In 2015, Love was hired by Brenda Delgado to kill her ex-boyfriend's new girlfriend, Dr. Kendra Hatcher. Love fatally shot Hatcher in her car and robbed her and was convicted of capital murder in 2018 and sentenced to death.
Court records from the trial obtained by CNN indicate that during jury selection, a white potential juror, Zachary Niesman, said he relied on "statistics" to inform his beliefs about certain ethnic groups' tendency to commit violent crimes but denied harboring bias against certain racial and ethnic groups.
When both sides further questioned Niesman further, the potential juror said he saw the data in crime reports on the news.
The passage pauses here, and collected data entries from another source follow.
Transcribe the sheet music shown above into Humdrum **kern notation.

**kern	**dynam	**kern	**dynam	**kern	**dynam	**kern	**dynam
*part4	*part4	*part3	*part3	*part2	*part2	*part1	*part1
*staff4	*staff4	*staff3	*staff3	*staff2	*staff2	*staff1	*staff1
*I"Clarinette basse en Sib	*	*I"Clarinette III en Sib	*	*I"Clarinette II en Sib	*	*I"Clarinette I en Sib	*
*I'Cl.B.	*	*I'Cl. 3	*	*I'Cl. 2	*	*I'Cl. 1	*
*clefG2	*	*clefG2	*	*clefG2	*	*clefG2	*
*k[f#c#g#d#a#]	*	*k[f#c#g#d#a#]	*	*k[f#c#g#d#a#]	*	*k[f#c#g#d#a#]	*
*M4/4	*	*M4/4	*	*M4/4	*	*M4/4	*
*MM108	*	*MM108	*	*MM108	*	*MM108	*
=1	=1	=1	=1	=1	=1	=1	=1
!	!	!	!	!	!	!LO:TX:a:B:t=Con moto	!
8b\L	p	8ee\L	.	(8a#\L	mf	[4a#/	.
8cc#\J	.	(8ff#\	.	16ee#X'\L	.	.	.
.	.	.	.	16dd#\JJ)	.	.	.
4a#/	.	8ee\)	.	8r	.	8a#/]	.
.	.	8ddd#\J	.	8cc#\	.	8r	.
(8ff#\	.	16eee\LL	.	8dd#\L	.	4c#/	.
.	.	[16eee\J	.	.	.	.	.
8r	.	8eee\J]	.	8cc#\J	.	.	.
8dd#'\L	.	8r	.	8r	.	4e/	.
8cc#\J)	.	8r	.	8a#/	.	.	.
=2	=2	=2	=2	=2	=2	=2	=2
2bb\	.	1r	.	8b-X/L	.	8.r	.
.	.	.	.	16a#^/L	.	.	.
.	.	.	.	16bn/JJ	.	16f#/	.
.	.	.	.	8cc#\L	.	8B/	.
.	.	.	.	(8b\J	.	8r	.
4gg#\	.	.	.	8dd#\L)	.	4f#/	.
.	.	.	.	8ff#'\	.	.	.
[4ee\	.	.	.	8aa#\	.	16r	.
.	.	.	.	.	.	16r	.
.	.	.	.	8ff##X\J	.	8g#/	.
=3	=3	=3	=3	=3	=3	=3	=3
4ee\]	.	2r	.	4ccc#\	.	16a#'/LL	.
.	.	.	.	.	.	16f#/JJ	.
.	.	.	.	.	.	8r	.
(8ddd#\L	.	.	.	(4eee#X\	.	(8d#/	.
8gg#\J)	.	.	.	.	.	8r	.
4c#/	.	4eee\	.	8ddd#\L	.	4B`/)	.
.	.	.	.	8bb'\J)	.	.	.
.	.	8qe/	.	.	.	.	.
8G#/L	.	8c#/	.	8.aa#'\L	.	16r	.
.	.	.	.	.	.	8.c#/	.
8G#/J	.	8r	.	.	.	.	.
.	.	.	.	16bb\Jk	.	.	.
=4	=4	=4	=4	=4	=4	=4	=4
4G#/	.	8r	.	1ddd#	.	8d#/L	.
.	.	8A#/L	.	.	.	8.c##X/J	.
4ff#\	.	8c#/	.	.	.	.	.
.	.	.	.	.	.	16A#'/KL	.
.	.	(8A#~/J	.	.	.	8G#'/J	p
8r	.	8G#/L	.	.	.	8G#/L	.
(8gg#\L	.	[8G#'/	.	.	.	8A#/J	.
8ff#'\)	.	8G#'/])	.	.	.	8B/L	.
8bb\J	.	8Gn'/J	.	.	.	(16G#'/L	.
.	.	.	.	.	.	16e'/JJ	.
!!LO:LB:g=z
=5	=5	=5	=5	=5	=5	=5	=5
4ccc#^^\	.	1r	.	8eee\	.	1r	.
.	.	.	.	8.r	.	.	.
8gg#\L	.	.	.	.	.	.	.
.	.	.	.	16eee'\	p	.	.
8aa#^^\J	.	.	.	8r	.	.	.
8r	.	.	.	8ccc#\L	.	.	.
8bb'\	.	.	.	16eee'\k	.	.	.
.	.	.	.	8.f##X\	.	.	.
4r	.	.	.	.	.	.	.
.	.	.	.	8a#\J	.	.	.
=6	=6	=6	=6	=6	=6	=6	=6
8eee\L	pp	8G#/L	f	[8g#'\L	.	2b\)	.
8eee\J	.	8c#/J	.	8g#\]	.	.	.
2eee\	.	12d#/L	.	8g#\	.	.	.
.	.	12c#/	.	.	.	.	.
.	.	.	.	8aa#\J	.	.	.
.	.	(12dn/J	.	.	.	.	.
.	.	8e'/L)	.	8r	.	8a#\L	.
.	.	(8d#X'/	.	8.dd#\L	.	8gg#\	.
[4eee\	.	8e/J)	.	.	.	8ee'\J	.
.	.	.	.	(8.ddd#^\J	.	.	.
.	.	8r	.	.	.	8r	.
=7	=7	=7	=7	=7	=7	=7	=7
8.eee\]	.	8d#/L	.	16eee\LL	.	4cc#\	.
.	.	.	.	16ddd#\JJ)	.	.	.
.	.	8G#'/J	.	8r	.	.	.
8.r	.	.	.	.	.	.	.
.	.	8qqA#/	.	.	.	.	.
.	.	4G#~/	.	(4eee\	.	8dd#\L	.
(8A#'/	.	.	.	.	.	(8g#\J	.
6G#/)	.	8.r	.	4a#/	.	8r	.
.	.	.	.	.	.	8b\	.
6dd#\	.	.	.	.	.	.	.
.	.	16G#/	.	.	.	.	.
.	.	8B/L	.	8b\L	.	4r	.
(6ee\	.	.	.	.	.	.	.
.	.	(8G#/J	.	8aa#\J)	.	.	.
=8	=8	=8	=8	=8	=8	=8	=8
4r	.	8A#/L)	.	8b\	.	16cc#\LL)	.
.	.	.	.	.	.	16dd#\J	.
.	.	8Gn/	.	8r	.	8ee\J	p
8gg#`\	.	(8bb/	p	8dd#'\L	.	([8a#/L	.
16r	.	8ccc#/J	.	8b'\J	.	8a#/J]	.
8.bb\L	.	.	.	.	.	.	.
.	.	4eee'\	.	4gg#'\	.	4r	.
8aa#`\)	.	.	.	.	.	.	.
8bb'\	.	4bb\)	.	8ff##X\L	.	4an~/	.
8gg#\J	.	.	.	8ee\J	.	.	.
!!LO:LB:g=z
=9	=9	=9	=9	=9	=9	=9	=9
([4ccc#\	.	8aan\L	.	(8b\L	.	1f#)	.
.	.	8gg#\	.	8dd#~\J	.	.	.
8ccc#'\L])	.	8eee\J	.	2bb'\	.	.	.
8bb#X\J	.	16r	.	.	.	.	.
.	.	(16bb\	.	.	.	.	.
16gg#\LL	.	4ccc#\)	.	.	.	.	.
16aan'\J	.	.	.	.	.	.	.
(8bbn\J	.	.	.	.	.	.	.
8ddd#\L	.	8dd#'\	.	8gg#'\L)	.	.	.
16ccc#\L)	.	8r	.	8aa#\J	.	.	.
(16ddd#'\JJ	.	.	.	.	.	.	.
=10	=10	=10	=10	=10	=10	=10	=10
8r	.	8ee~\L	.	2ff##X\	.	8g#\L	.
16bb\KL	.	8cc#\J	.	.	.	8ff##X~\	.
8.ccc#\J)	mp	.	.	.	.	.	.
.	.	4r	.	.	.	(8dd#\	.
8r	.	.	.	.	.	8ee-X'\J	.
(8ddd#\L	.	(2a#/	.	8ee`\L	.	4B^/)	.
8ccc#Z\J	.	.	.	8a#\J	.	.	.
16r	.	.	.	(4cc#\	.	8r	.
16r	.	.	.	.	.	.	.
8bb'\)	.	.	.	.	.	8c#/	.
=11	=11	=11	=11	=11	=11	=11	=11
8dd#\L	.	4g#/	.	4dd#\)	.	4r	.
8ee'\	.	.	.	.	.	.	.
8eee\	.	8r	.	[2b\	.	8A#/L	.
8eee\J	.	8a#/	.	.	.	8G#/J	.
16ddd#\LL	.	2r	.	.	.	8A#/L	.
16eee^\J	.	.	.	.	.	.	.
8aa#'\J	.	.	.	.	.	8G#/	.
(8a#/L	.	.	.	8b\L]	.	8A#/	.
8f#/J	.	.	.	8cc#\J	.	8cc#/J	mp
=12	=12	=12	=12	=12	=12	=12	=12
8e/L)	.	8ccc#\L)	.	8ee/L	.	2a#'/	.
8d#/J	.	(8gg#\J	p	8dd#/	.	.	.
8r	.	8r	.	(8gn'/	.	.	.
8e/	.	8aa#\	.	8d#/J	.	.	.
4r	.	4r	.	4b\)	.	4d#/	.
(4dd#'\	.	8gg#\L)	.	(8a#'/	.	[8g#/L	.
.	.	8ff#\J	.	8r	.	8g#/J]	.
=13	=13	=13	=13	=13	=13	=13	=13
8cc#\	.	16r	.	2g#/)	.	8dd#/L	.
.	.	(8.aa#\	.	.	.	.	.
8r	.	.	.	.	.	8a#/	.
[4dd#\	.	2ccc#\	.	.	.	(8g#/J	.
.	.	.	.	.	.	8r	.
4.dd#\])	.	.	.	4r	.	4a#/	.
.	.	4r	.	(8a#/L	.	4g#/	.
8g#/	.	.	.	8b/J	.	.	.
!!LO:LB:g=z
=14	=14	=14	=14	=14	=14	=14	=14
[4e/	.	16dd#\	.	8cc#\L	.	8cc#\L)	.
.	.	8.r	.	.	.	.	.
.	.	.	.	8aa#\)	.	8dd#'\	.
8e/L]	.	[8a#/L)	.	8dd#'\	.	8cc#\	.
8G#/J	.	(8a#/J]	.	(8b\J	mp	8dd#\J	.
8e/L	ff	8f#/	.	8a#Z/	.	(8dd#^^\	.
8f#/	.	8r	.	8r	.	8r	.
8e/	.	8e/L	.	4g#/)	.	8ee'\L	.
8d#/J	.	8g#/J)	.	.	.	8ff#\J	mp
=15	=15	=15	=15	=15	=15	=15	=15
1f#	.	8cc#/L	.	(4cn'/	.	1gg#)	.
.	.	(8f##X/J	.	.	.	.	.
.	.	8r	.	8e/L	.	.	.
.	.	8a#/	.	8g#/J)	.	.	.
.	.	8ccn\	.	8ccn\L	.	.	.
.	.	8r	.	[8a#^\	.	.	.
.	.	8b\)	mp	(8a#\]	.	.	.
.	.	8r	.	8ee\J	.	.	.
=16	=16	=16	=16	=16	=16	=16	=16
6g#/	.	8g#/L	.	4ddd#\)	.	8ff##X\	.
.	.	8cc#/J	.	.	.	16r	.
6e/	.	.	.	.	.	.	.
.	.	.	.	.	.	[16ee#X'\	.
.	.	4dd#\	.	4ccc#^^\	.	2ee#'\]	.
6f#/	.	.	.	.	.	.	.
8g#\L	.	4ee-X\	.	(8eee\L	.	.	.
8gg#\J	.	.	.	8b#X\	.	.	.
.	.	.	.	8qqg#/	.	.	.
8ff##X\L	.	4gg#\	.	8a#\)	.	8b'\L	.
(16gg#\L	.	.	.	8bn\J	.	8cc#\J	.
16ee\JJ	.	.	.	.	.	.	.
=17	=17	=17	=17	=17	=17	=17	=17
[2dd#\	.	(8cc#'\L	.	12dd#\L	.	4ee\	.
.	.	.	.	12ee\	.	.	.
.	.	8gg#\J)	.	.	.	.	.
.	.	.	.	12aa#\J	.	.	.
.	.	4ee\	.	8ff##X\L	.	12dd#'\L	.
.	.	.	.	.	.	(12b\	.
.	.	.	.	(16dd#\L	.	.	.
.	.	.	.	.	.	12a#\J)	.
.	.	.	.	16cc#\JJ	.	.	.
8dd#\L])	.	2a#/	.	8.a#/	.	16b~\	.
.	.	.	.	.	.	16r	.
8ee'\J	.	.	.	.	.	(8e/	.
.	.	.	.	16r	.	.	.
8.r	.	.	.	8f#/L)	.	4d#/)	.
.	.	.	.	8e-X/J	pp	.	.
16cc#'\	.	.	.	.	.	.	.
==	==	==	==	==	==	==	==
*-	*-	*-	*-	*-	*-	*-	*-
The defense pushed back against allowing Niesman to serve, but the judge ultimately allowed him to be seated.
The Texas Court of Criminal Appeals argued that there were two additional opportunities for the juror to be struck and that Love did not adequately show that he was harmed under state law.
Sotomayor disagreed and said the Texas Court's decision was "plainly erroneous."
"Over time, we have endeavored to cleanse our jury system of racial bias," she wrote, adding that the Texas court should have taken the time to review Love's constitutional claim.
"The task of reviewing the record to determine whether a juror was fair and impartial is challenging, but it must be undertaken, especially when a person's life is on the line."